Jobcentre vans will park up outside football matches, mosques and in retail parks across areas with high unemployment, as part of a drive to reduce the number of people out of work.

The vans, dubbed mobile jobcentres, are being tested as an “inclusive and accessible” way to encourage people into work, according to the Department for Work and Pensions (DWP).

A match day at Bolton Wanderers Football Club is among the locations a DWP van has recently pitched up.

The Greater Manchester town is one of several areas with higher than the national average of unemployment where the vans are being tested.

Getting more people back into work is a key part of our Plan for Change to deliver economic growth

Alison McGovern

The DWP also pointed to mosques, retail parks and community centres as locations which have been targeted by the mobile jobcentres.

The vans are also touring Flintshire, Denbighshire and Wrexham, in north Wales, and another will soon be launched in Scotland covering Moray and the Highlands, according to the DWP.

Employment minister Alison McGovern said the Government wanted to “see everyone, in every corner of the country, become better off” by being offered the opportunity of a “good job”, as she joined the Bolton mobile jobcentre outside a children’s centre on Monday.

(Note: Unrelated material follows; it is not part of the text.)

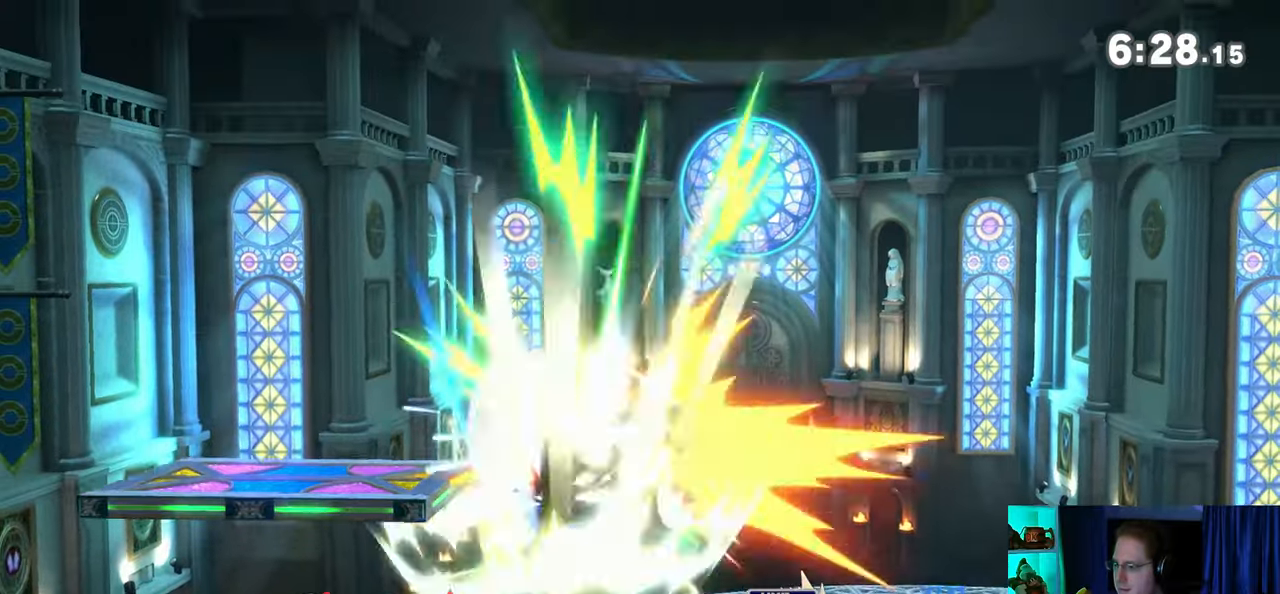
{"buttons": [], "left_stick": "center", "right_stick": "center", "events": [[350, "left_stick", "center"]]}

“This mobile jobcentre is a perfect example of an inclusive and accessible DWP solution that ensures no one misses out on the job support they deserve,” Ms McGovern added.

“Getting more people back into work is a key part of our Plan for Change to deliver economic growth, create better opportunities and put more money into the pockets of working people.”

Ministers are seeking to bring down the number of working age people who are out of work as a means of cutting the benefits bill.

Some 2.8 million people are out of work due to long-term sickness, rising from two million before the pandemic, according to Government figures.

Alongside efforts aimed to encouraging more people into work, like the jobcentre vans, ministers are believed to be considering tougher conditions for benefits payments.